Work instructions:
Give the text lines of the records below as a JSON list of strings, one string per line, with blank lines omitted. Leave the pictures out of the answer.

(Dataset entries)
— Start —
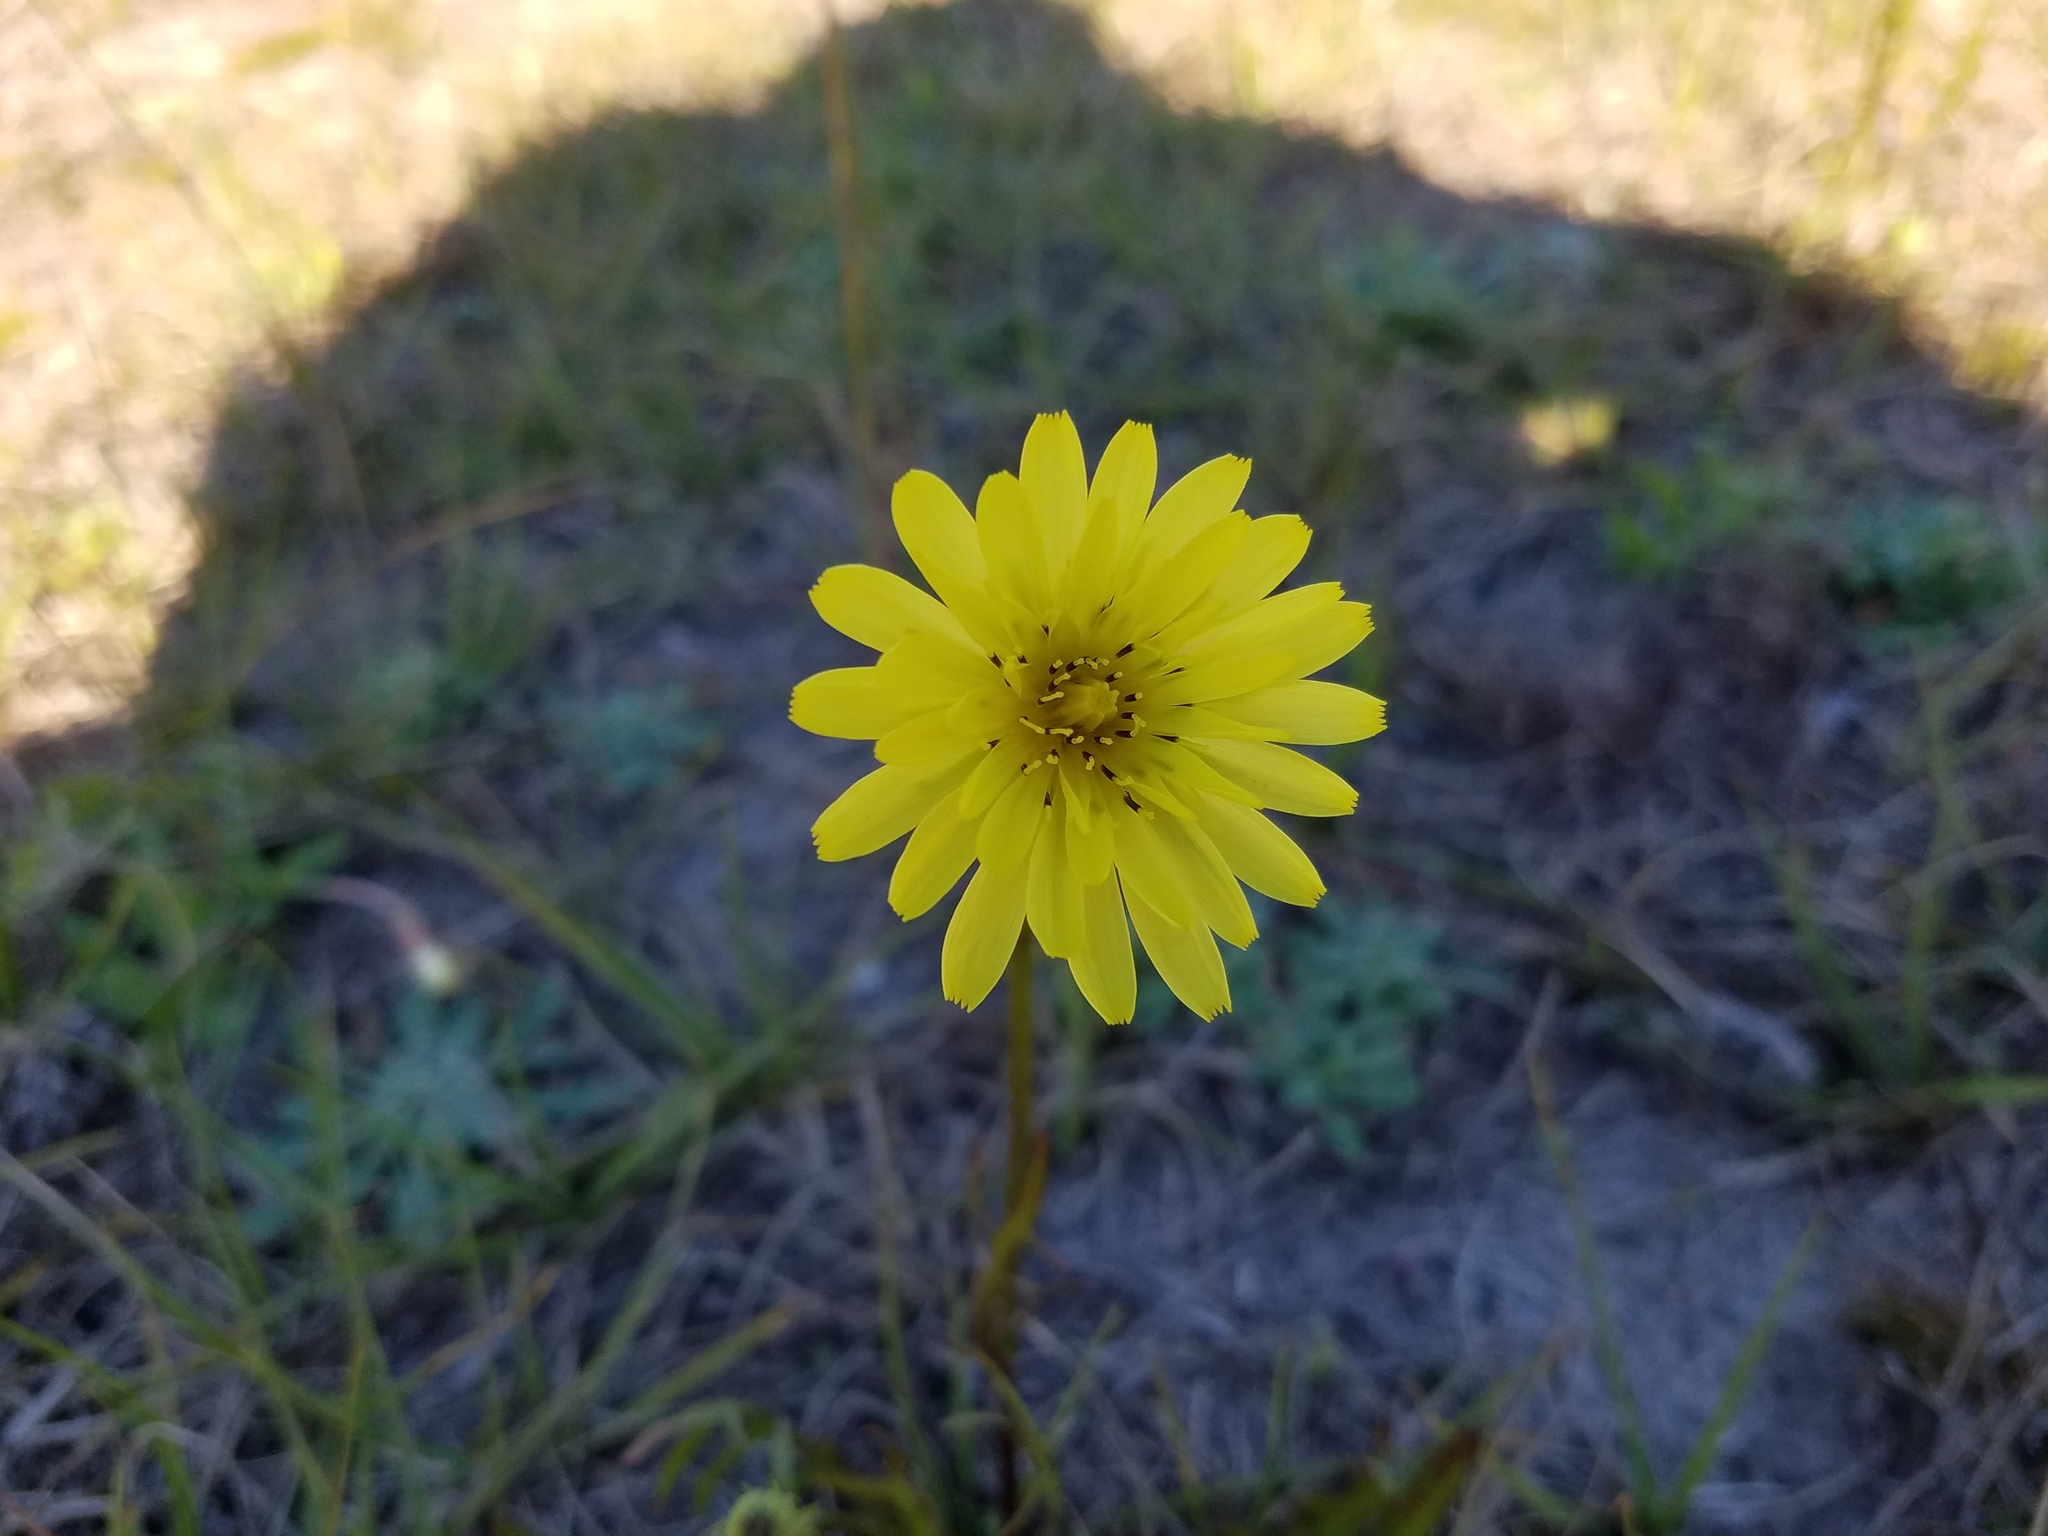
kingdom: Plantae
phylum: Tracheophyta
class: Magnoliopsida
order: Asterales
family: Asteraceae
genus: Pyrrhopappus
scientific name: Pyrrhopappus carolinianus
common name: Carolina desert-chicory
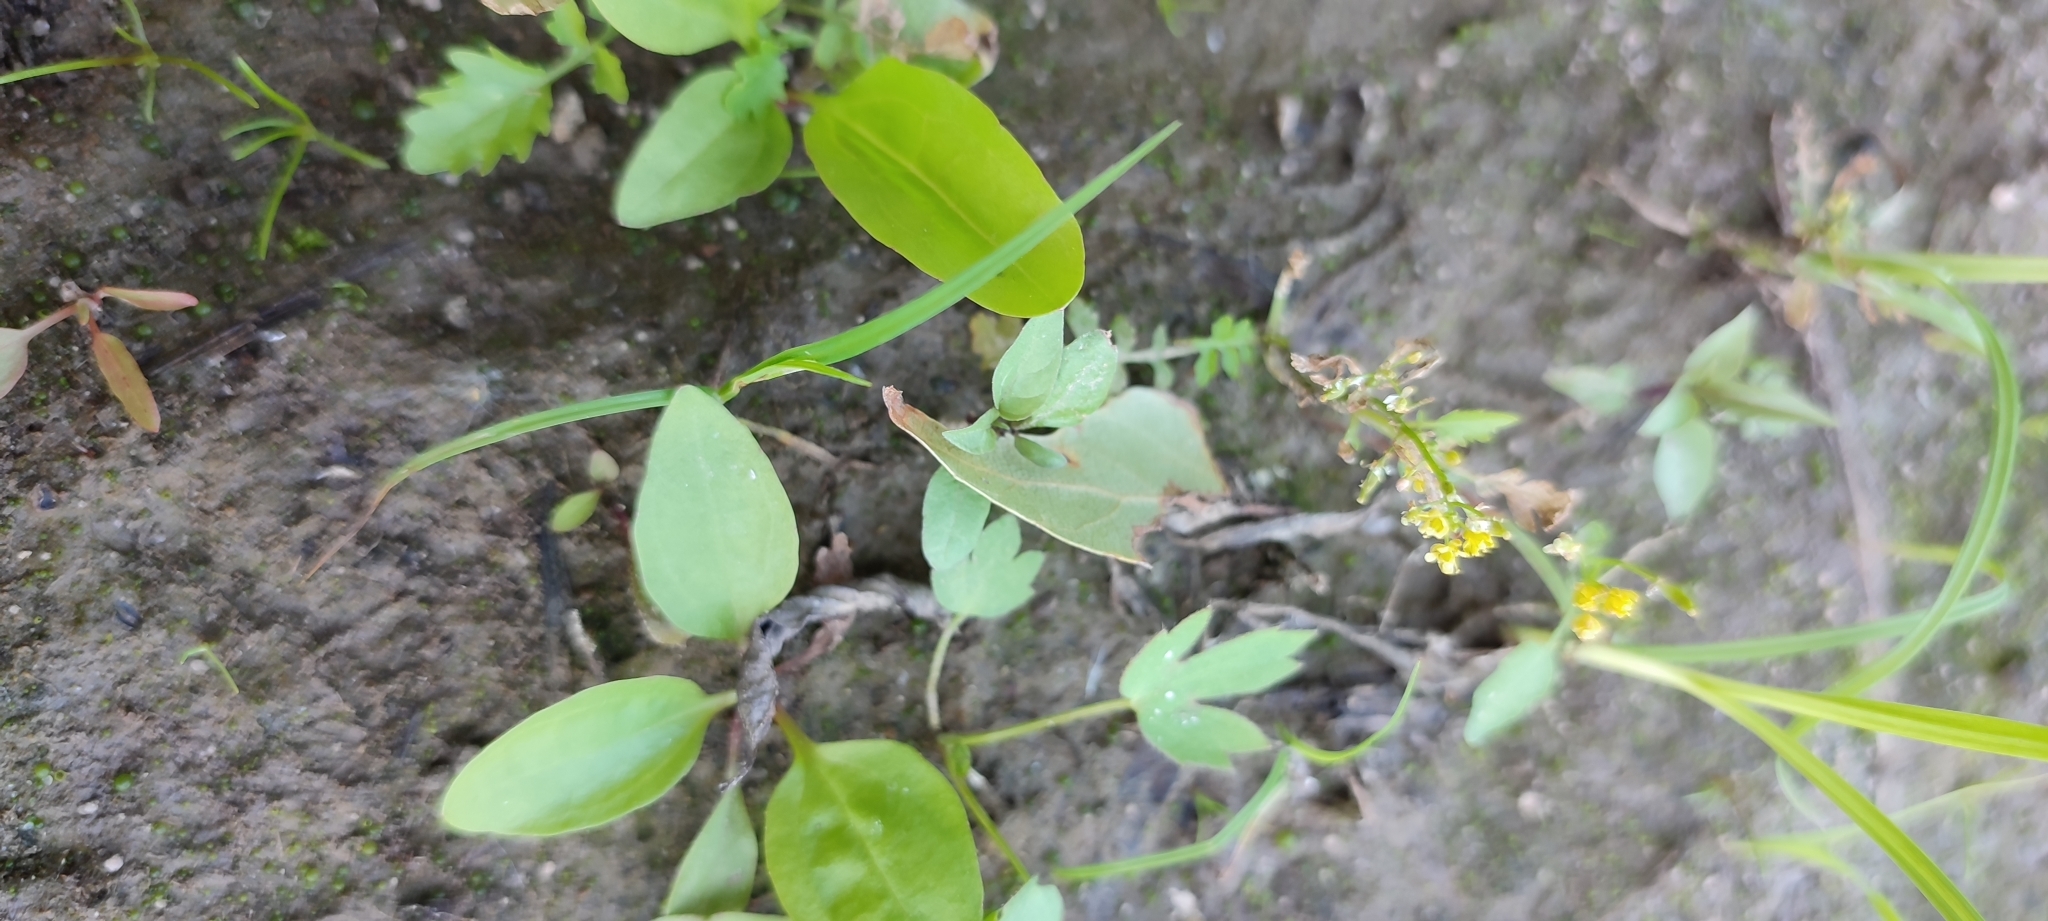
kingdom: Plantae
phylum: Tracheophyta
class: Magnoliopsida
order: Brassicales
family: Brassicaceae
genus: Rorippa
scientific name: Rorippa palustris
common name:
— End —
Output of the task:
[
  "kingdom: Plantae",
  "phylum: Tracheophyta",
  "class: Magnoliopsida",
  "order: Asterales",
  "family: Asteraceae",
  "genus: Pyrrhopappus",
  "scientific name: Pyrrhopappus carolinianus",
  "common name: Carolina desert-chicory",
  "kingdom: Plantae",
  "phylum: Tracheophyta",
  "class: Magnoliopsida",
  "order: Brassicales",
  "family: Brassicaceae",
  "genus: Rorippa",
  "scientific name: Rorippa palustris",
  "common name:"
]